O mundo é bão, Sebastião
Simplesmente não entendo porque as pessoas procuram tanto chifre em cabeça de cavalos quando o assunto é explicar a origem e a razão da vida, a relação entre religião e ciência…
As teorias científicas mais aceitas consideram uma determinante que chamam de “princípio antrópico”. Segundo esta teoria, na explosão primordial houve a criação de dois componentes básicos: matéria e antimatéria. Acontece que esses componentes ao se criarem e entrarem em interação, consomem-se mutuamente. O mundo só não morreu no ninho porque se produziram mais elementos de matéria do que de antimatéria. Somos filhos de uma pequena assimetria. Assim, sobrou material para que fossem criados átomos primordiais de Hidrogênio, que se aglomeraram e formaram estrelas, que são bombas de fusão nuclear. Com Hidrogênio, as estrelas fizeram (e fazem) Hélio, depois outros elementos mais pesados, inclusive o Carbono que compõe você e eu. E como os cientistas sabem disso? Simples. A única receita possível para que estivéssemos aqui é essa, e como estamos aqui, só pode ter acontecido bem assim. É o princípio antrópico: se eu estou aqui pra olhar pro céu, pra filosofar sobre a vida, pra matar em nome de deuses, pra emporcalhar o planeta, pra sonhar com a Angelina Jolie; é porque as coisas aconteceram de forma a permitir que eu aqui esteja. E se dá pra conhecer o passado a partir da análise das variantes necessárias pra criar a vida humana, é possível aplicar a mesma lógica para prever o que irá acontecer.
É claro que isso é complicado e não tem qualquer relação com as bobagens a que se chama de horóscopo, por exemplo. Mas, de certa forma, nosso destino está marcado, determinado por leis básicas, imutáveis, sobre as quais não temos domínio.

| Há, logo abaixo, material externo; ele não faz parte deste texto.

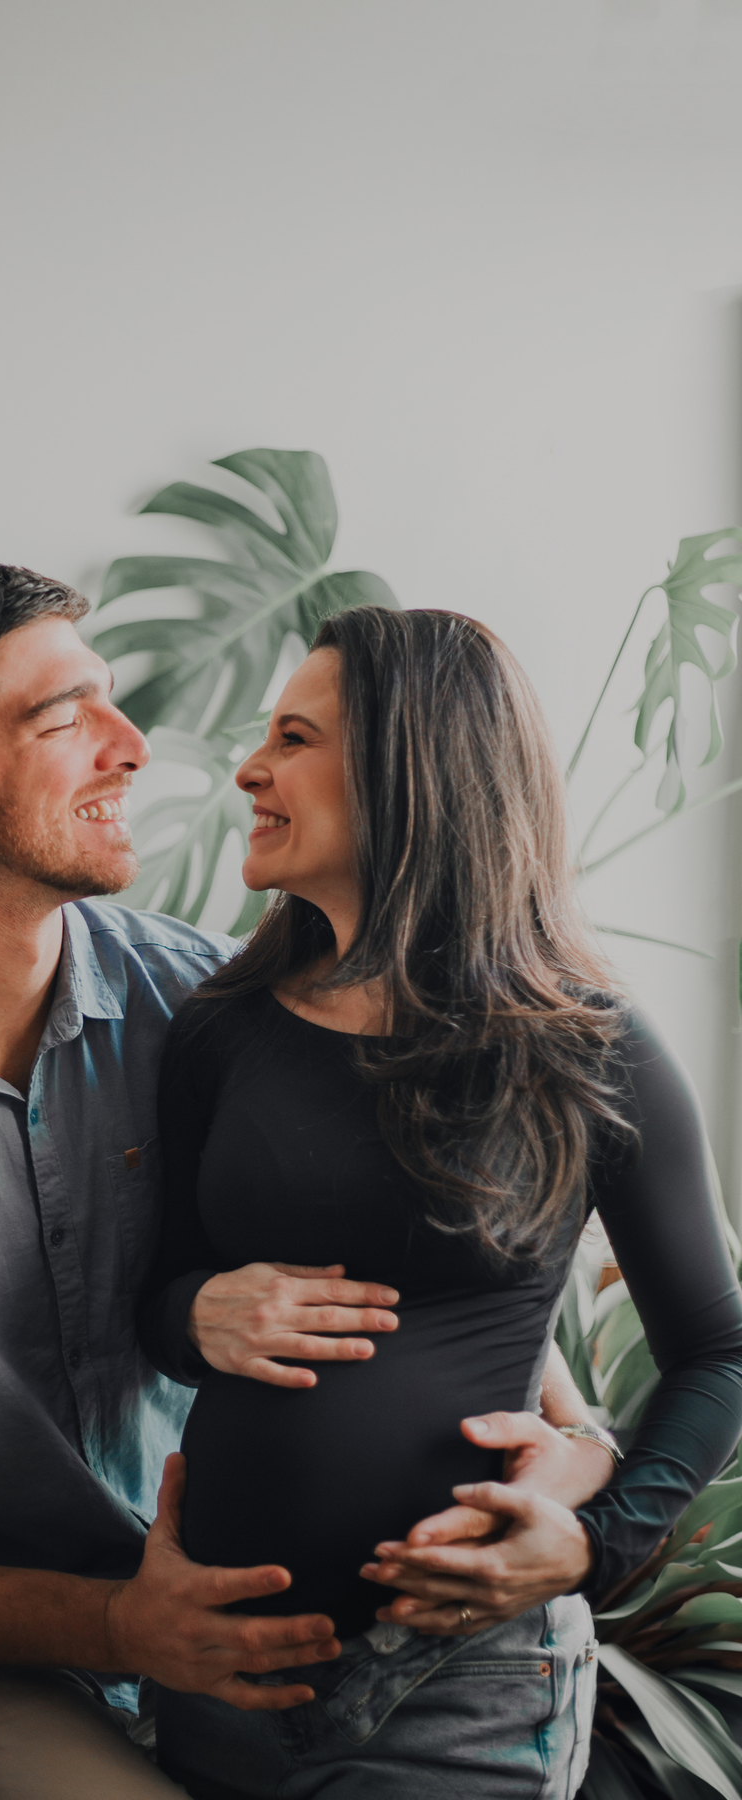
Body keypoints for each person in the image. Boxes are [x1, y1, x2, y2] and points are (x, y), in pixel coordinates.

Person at [0, 561, 617, 1800]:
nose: (133, 745)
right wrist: (116, 1626)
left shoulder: (218, 1008)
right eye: (65, 719)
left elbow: (430, 1265)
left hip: (201, 1622)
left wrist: (572, 1442)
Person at [139, 605, 742, 1800]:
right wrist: (193, 1311)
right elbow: (155, 1303)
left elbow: (720, 1352)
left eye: (293, 739)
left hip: (455, 1693)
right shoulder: (220, 1030)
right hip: (218, 1671)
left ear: (408, 770)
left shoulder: (588, 1047)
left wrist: (592, 1544)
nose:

Muito estranho de se afirmar, mas, de certa forma, a ciência diz, lá do seu jeito, que “tudo está na mão do criador”.
São muitas as congruências: faça-se a luz, dizem de diversas formas, as diversas religiões (E como são iguais em sua essência). Foi uma explosão, dizem os cientistas. Tudo foi criado para que fosse adequado ao ser humano, afirmam os diversos ramos teístas. Princípio Antrópico, dizem os acadêmicos. Faça-se do nada, tudo; pregam os religiosos. Matéria a partir da energia de fundo a partir de flutuações do vácuo, ensinam os teóricos.
Mas há uma inconsistência básica. O tipo de deus. A maioria das religiões teoriza sobre um deus teísta, individualizado, humanizado, envolvido com conchavos aqui e ali e capaz de mudar tudo, subverter todas as regras básicas do universo para beneficiar um escolhido, sempre em detrimento dos demais. A isso chamam de milagre.
O deus de que a ciência fala (sem saber e sem admitir) é deísta, impessoal, distante. É o deus do universo, não o deus dos humanos. O deus da ciência é o universo e suas leis irreversíveis.
É em nome da fé, da necessidade de se ter ética, moral, solidariedade que se justifica o teísmo. É em nome do sentir-se especial, do ser objeto de uma mudança em todo o universo, com todas as conseqüências possíveis, para que um milagre se estabeleça que a chama divina permanece acesa.
Mas a vida por si só é um milagre. Poder contemplar as estrelas e pensar sobre elas, discorrer sobre tudo, mesmo sabendo nada, espantar-se com a lua cheia, com a grandiosidade do mar. Apaixonar-se, eternizar-se em filhos, poder existir… Isso já basta. É incrível que o homem ainda precise de regras ditadas por entidades teorizadas para ser (ou fingir ser) justo, honesto, ético.
A vida se paga e se justifica. O mundo é bão, Sebastião.